Scientific Reports volume 13, Article number: 17203 (2023) 


Invasive plant pathogenic fungi have a global impact, with devastating economic and environmental effects on crops and forests. Biosurveillance, a critical component of threat mitigation, requires risk prediction based on fungal lifestyles and traits. Recent studies have revealed distinct genomic patterns associated with specific groups of plant pathogenic fungi. We sought to establish whether these phytopathogenic genomic patterns hold across diverse taxonomic and ecological groups from the Ascomycota and Basidiomycota, and furthermore, if those patterns can be used in a predictive capacity for biosurveillance. Using a supervised machine learning approach that integrates phylogenetic and genomic data, we analyzed 387 fungal genomes to test a proof-of-concept for the use of genomic signatures in predicting fungal phytopathogenic lifestyles and traits during biosurveillance activities. Our machine learning feature sets were derived from genome annotation data of carbohydrate-active enzymes (CAZymes), peptidases, secondary metabolite clusters (SMCs), transporters, and transcription factors. We found that machine learning could successfully predict fungal lifestyles and traits across taxonomic groups, with the best predictive performance coming from feature sets comprising CAZyme, peptidase, and SMC data.
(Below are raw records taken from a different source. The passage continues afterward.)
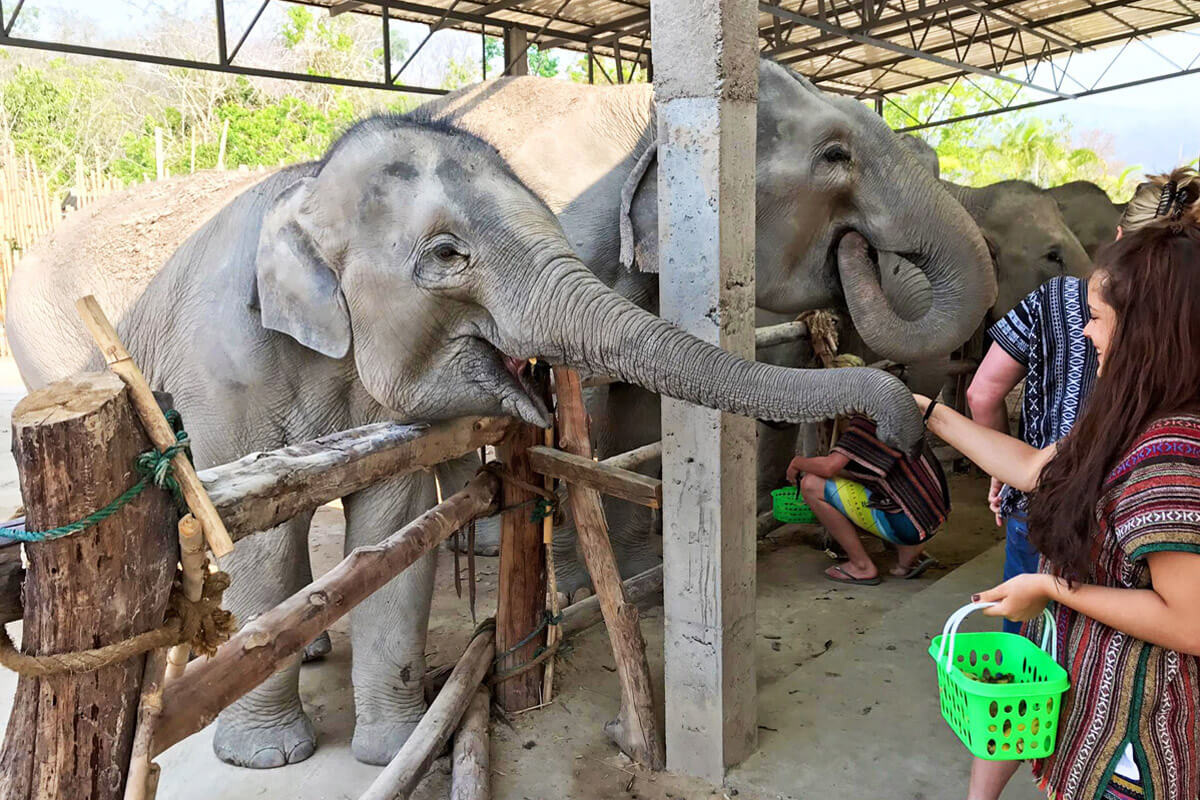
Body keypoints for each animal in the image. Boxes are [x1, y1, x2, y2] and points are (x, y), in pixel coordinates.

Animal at [7, 115, 926, 767]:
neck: (304, 187)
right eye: (448, 254)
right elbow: (263, 551)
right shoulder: (226, 367)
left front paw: (398, 749)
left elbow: (393, 530)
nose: (905, 422)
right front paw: (267, 758)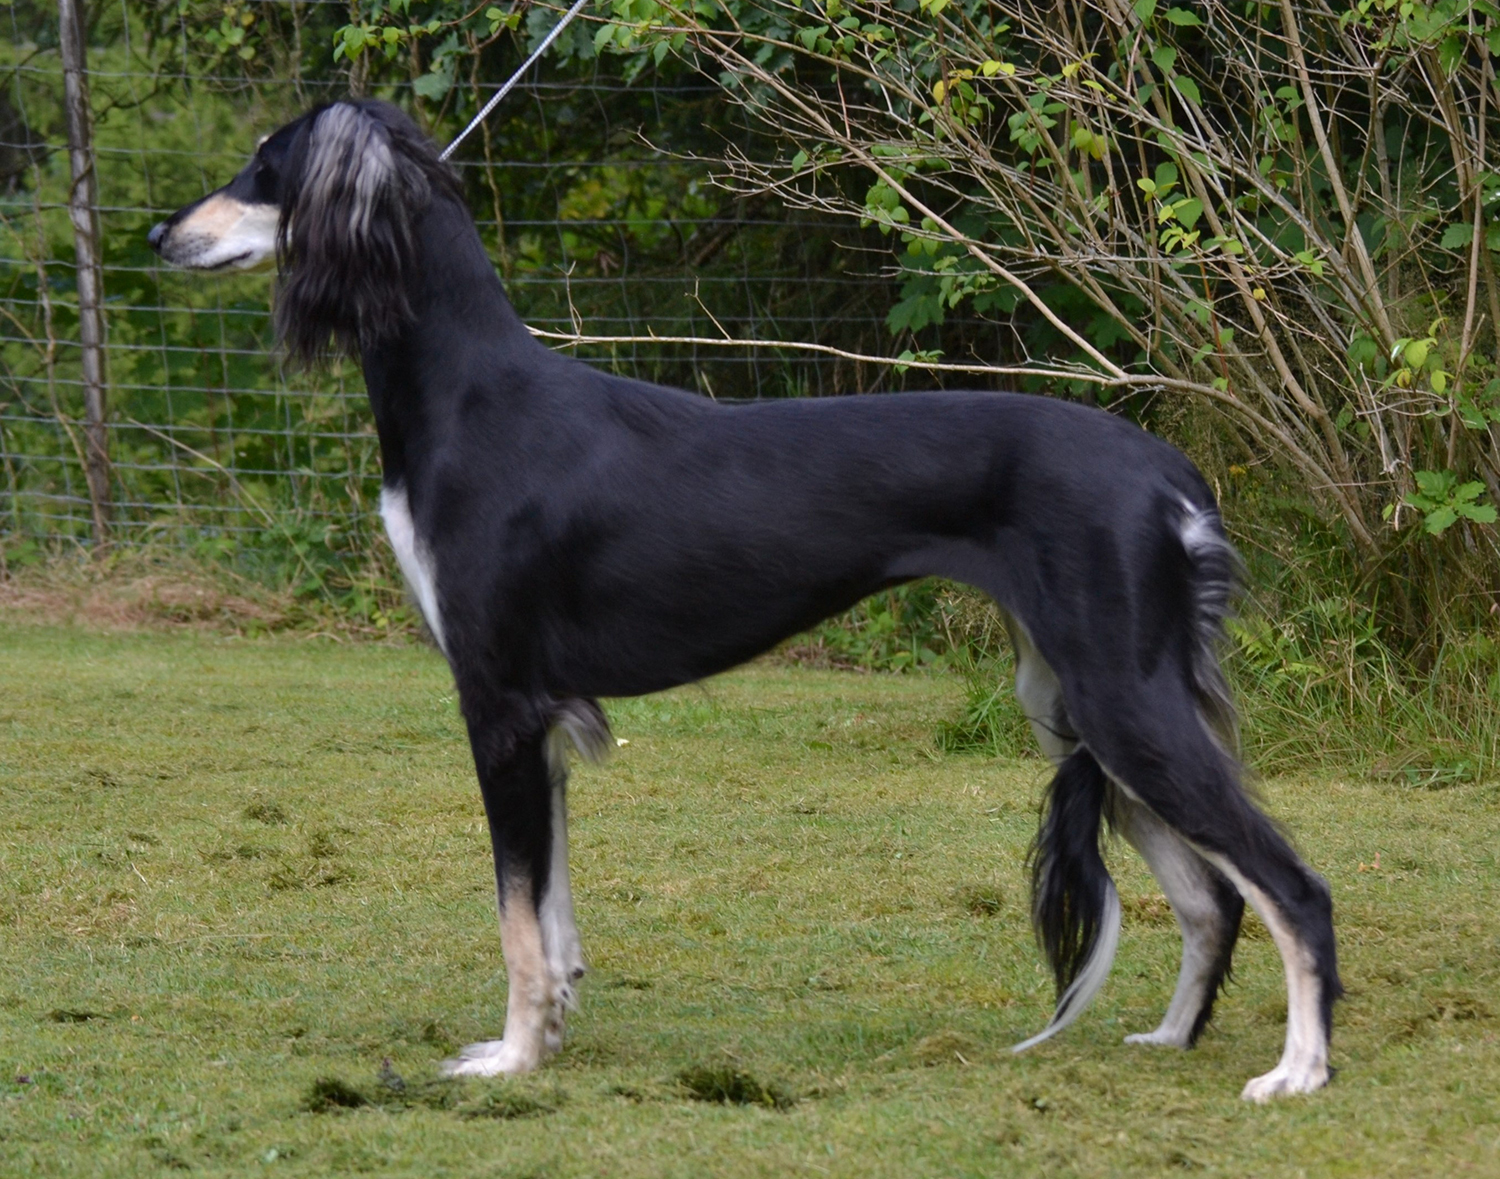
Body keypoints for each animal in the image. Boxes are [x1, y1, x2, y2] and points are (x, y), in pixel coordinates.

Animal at [152, 99, 1344, 1092]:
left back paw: (1299, 1071)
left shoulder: (498, 700)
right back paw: (1171, 1039)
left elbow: (515, 915)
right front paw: (551, 1029)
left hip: (1120, 698)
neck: (468, 391)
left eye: (264, 167)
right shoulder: (545, 715)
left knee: (1290, 883)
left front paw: (515, 1059)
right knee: (1211, 893)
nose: (161, 237)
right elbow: (554, 909)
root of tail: (1170, 471)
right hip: (1079, 705)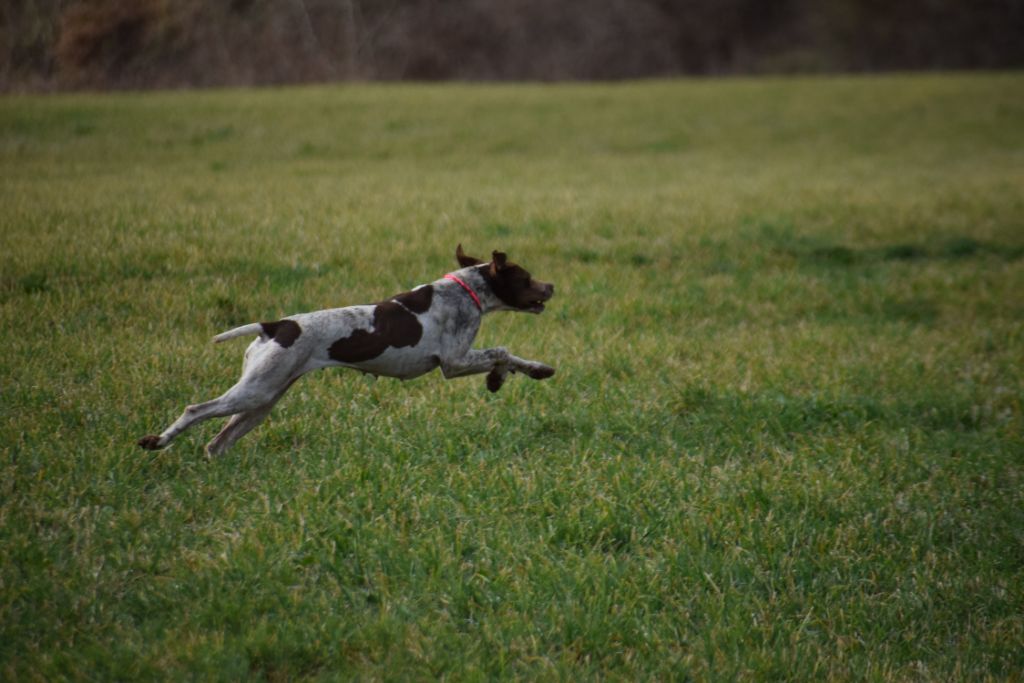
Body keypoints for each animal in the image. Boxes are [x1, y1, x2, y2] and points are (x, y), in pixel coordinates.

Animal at [137, 242, 557, 456]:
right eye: (526, 277)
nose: (552, 286)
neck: (465, 290)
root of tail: (276, 325)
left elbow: (511, 357)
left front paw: (530, 371)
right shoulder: (452, 361)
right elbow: (501, 351)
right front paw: (502, 375)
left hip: (263, 399)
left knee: (218, 441)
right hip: (254, 392)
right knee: (196, 410)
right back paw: (157, 441)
While phylogeny was an important component in most predictions, the inclusion of genomic data improved prediction performance for every lifestyle and trait tested. Plant pathogenicity was one of the best-predicted traits, showing the promise of predictive genomics for biosurveillance applications. Furthermore, our machine learning approach revealed expansions in the number of genes from specific CAZyme and peptidase families in the genomes of plant pathogens compared to non-phytopathogenic genomes (saprotrophs, endo- and ectomycorrhizal fungi). Such genomic feature profiles give insight into the evolution of fungal phytopathogenicity and could be useful to predict the risks of unknown fungi in future biosurveillance activities.